‘Groot lijden is nooit plaatselijk. Het neemt alles in beslag en laat weinig anders de ruimte. (…) Daarom is één van de eerste opgaven voor de zorggever om onder die bezettingsmacht wat leven vandaan te (helpen) halen, ruimte te maken voor andere dingen dan het lijden en er zorg voor te dragen dat die opnieuw veroverde ruimte gevuld kan worden met wat zacht is, zinvol, rustgevend, afleidend, troostend’ zegt Andries Baart in Presentie en palliatieve zorg (2007). Deze woorden zijn voor mij een bron van inspiratie.
Beeldende begeleiding gaat in essentie om het faciliteren van momenten van vervulling, verbinding en verwondering. Momenten van schoonheid, ontroering en troost.
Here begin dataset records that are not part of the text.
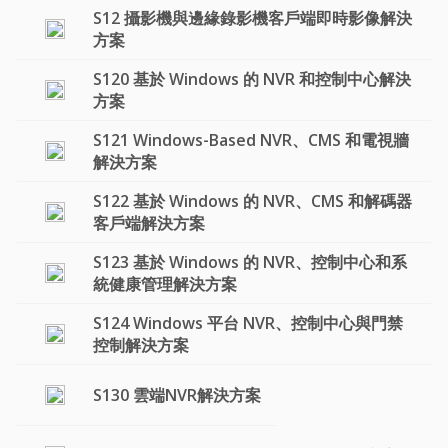
S12 攝影機與邊緣錄影機客戶端即時影像解決
方案
S120 基於 Windows 的 NVR 和控制中心解決
方案
S121 Windows-Based NVR、CMS 和電視牆
解決方案
S122 基於 Windows 的 NVR、CMS 和解碼器
客戶端解決方案
S123 基於 Windows 的 NVR、控制中心和系
統健康管理解決方案
S124 Windows 平台 NVR、控制中心與門禁
控制解決方案
S130 雲端NVR解決方案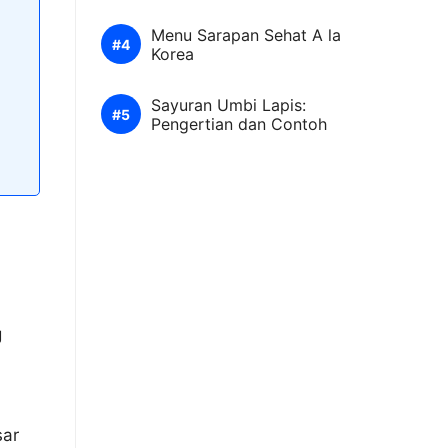
Menu Sarapan Sehat A la
Korea
Sayuran Umbi Lapis:
Pengertian dan Contoh
g
sar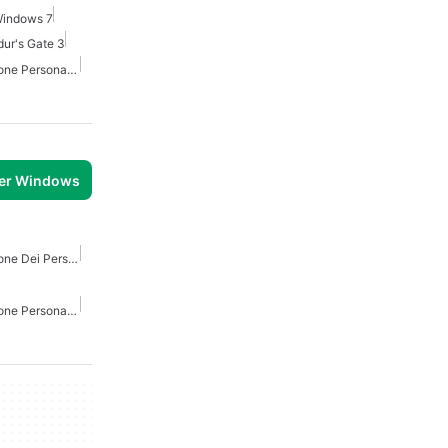
Windows 7
dur's Gate 3
Giochi Di Personalizzazione Personaggio Per Windows
per Windows
Giochi Di Personalizzazione Dei Personaggi
Giochi Di Personalizzazione Personaggio Per Windows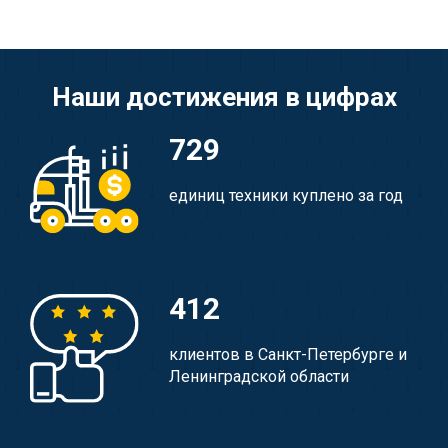
Наши достижения в цифрах
729
единиц техники куплено за год
412
клиентов в Санкт-Петербурге и
Ленинградской области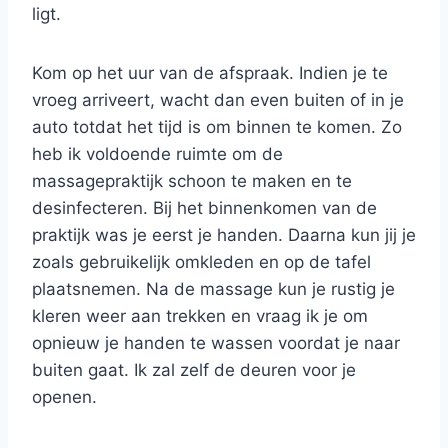
ligt.
Kom op het uur van de afspraak. Indien je te
vroeg arriveert, wacht dan even buiten of in je
auto totdat het tijd is om binnen te komen. Zo
heb ik voldoende ruimte om de
massagepraktijk schoon te maken en te
desinfecteren. Bij het binnenkomen van de
praktijk was je eerst je handen. Daarna kun jij je
zoals gebruikelijk omkleden en op de tafel
plaatsnemen. Na de massage kun je rustig je
kleren weer aan trekken en vraag ik je om
opnieuw je handen te wassen voordat je naar
buiten gaat. Ik zal zelf de deuren voor je
openen.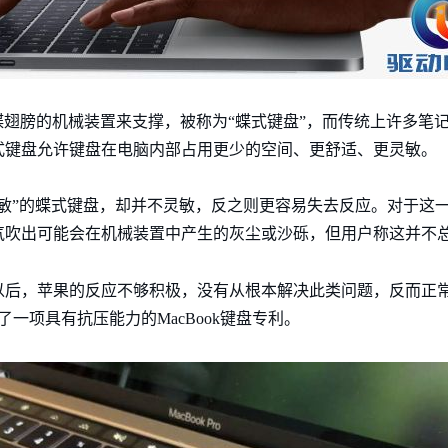
像蝴蝶翅膀的机械装置来支撑，被称为“蝶式键盘”，而传统上许多笔
式键盘允许键盘在电脑内部占用更少的空间、更舒适、更灵敏。
敏”的蝶式键盘，却并不灵敏，反之则更容易失去反应。对于这
气吹出可能会在机械装置中产生的灰尘或沙砾，但用户称这并不
后，苹果的反应不够积极，没有从根本解决此类问题，反而正常销售
一项具有抗压能力的MacBook键盘专利。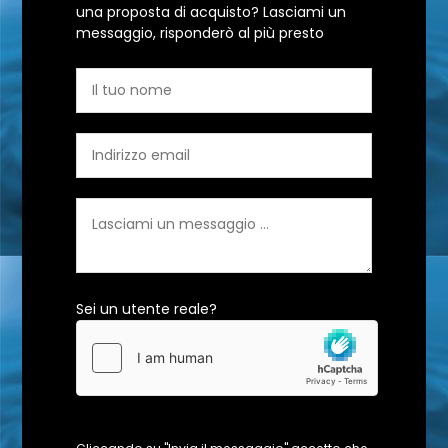
una proposta di acquisto? Lasciami un
messaggio, risponderò al più presto
Sei un utente reale?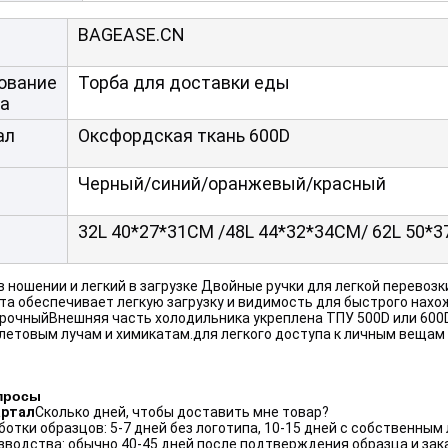
BAGEASE.CN
ование
Торба для доставки еды
та
ал
Оксфордская ткань 600D
Черный/синий/оранжевый/красный
32L 40*27*31CM /48L 44*32*34CM/ 62L 50*
в ношении и легкий в загрузке Двойные ручки для легкой перевозк
та обеспечивает легкую загрузку и видимость для быстрого нахо
рочныйВнешняя часть холодильника укреплена ТПУ 500D или 600D,
етовым лучам и химикатам.для легкого доступа к личным вещам 
просы
артал
Сколько дней, чтобы доставить мне товар?
отки образцов: 5-7 дней без логотипа, 10-15 дней с собственным
зводства: обычно 40-45 дней после подтверждения образца и зака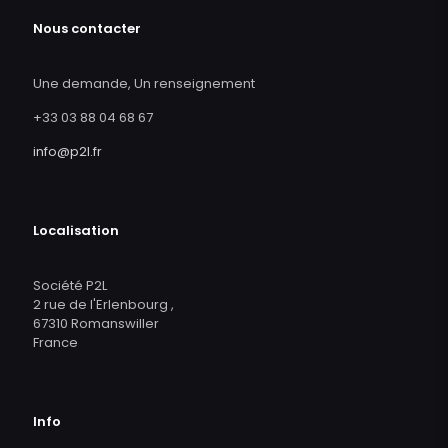
Nous contacter
Une demande, Un renseignement
+33 03 88 04 68 67
info@p2l.fr
Localisation
Société P2L
2 rue de l'Erlenbourg ,
67310 Romanswiller
France
Info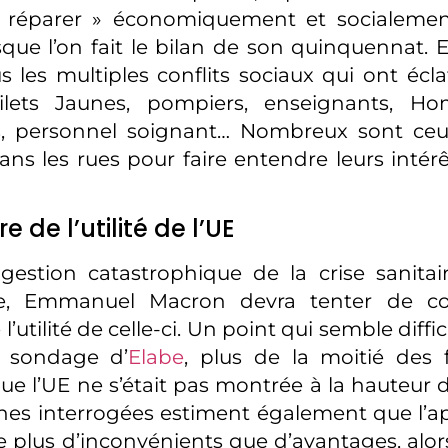
« réparer » économiquement et socialemen
que l’on fait le bilan de son quinquennat. E
 les multiples conflits sociaux qui ont écl
lets Jaunes, pompiers, enseignants, Ho
rs, personnel soignant… Nombreux sont ceu
ans les rues pour faire entendre leurs intérê
 de l’utilité de l’UE
estion catastrophique de la crise sanitai
e, Emmanuel Macron devra tenter de co
 l’utilité de celle-ci. Un point qui semble diffi
 sondage d’
Elabe
, plus de la moitié des 
ue l’UE ne s’était pas montrée à la hauteur d
nes interrogées estiment également que l’a
e plus d’inconvénients que d’avantages, alo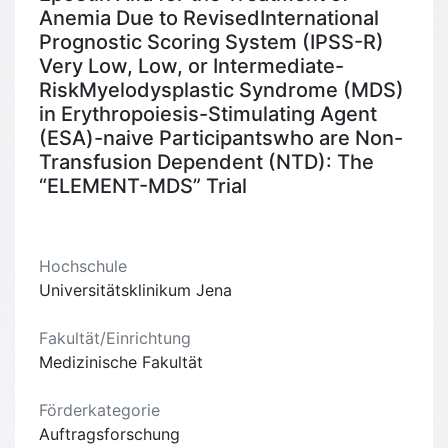
Anemia Due to RevisedInternational
Prognostic Scoring System (IPSS-R)
Very Low, Low, or Intermediate-
RiskMyelodysplastic Syndrome (MDS)
in Erythropoiesis-Stimulating Agent
(ESA)-naive Participantswho are Non-
Transfusion Dependent (NTD): The
“ELEMENT-MDS” Trial
Hochschule
Universitätsklinikum Jena
Fakultät/Einrichtung
Medizinische Fakultät
Förderkategorie
Auftragsforschung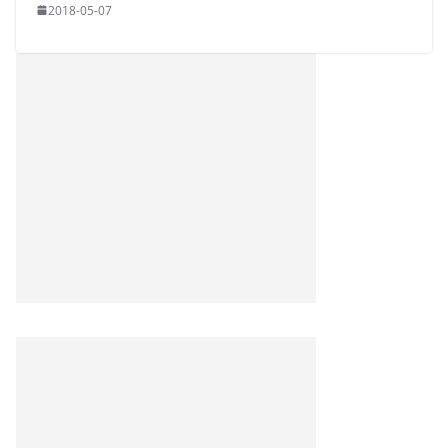
2018-05-07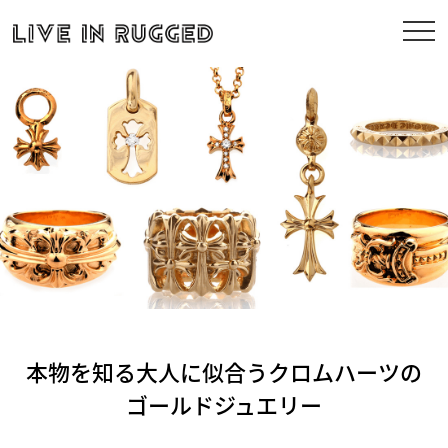
本物を知る大人に似合うクロムハーツの
ゴールドジュエリー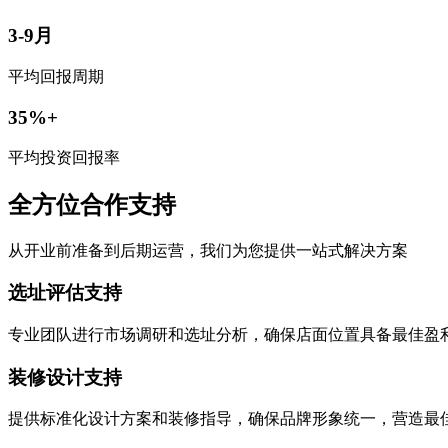
3-9月
平均回报周期
35%+
平均投资回报率
全方位合作支持
从开业前准备到后期运营，我们为您提供一站式解决方案
选址评估支持
专业团队进行市场调研和选址分析，确保店面位置具备最佳盈
装修设计支持
提供标准化设计方案和装修指导，确保品牌形象统一，营造最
Ik hoop als Beeldend begeleider bij te dragen aan het maken van een open ruimte die gasten op eigen wijze kunnen vullen met datgene wat ze goed doet.
Ik heb na mijn opleiding vele verdiepende scholingen gevolgd op het gebied van afscheid, verlies en rouw, maar ik ben het meest ‘geschoold’ door alle mensen die ik heb ontmoet in de hospices. Ik ben intens dankbaar voor deze ontmoetingen. Dat ik deze mensen nabij heb mogen zijn en heb mogen begeleiden heeft me gevormd als mens en als Beeldend begeleider.